____ ENTRIES SHOWN

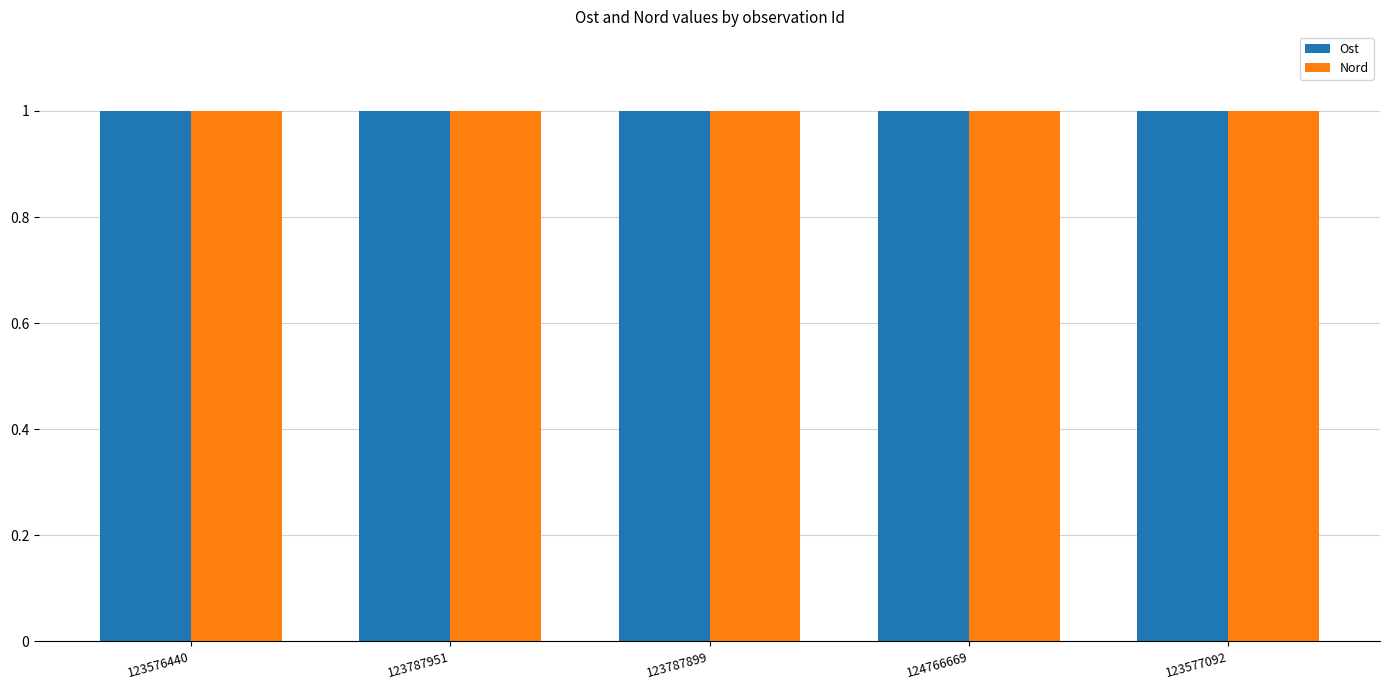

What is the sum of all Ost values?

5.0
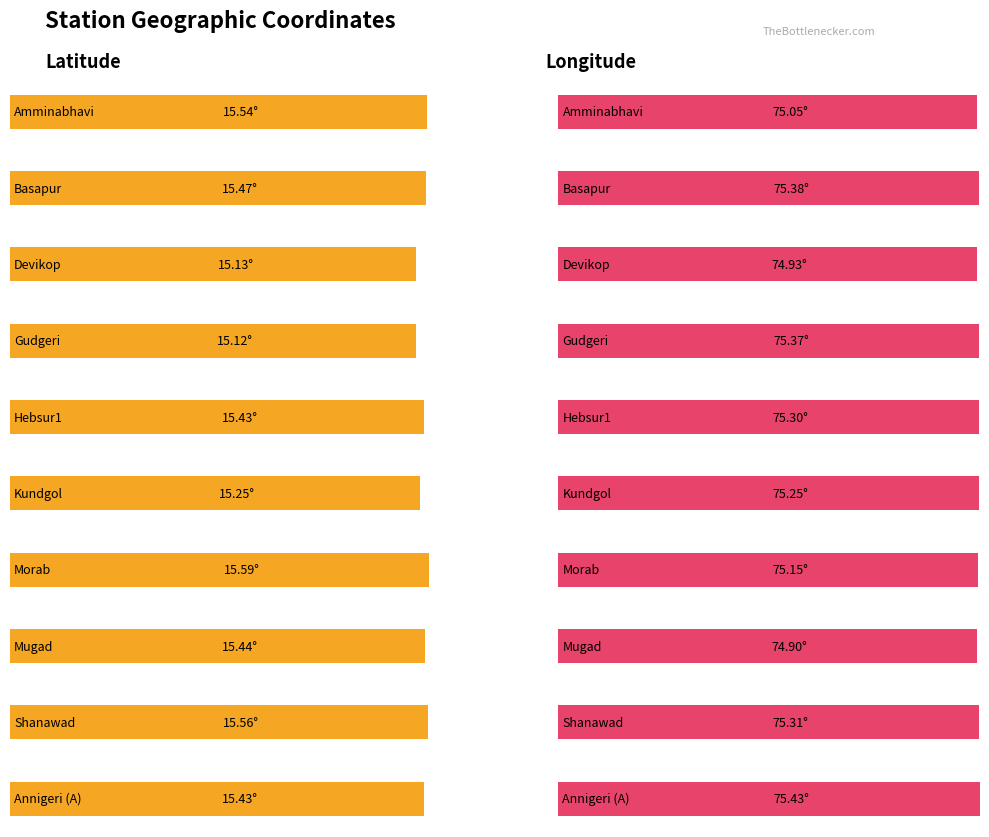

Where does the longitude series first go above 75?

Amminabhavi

________

PROBLEM DESCRIPTION:
Rewrite every one of the entries above with "sum" replaced by "total", changing nothing else, and omit the pictures from your answer.

TASK RESULT:
What is the total of all Ost values?

5.0

Where does the longitude series first go above 75?

Amminabhavi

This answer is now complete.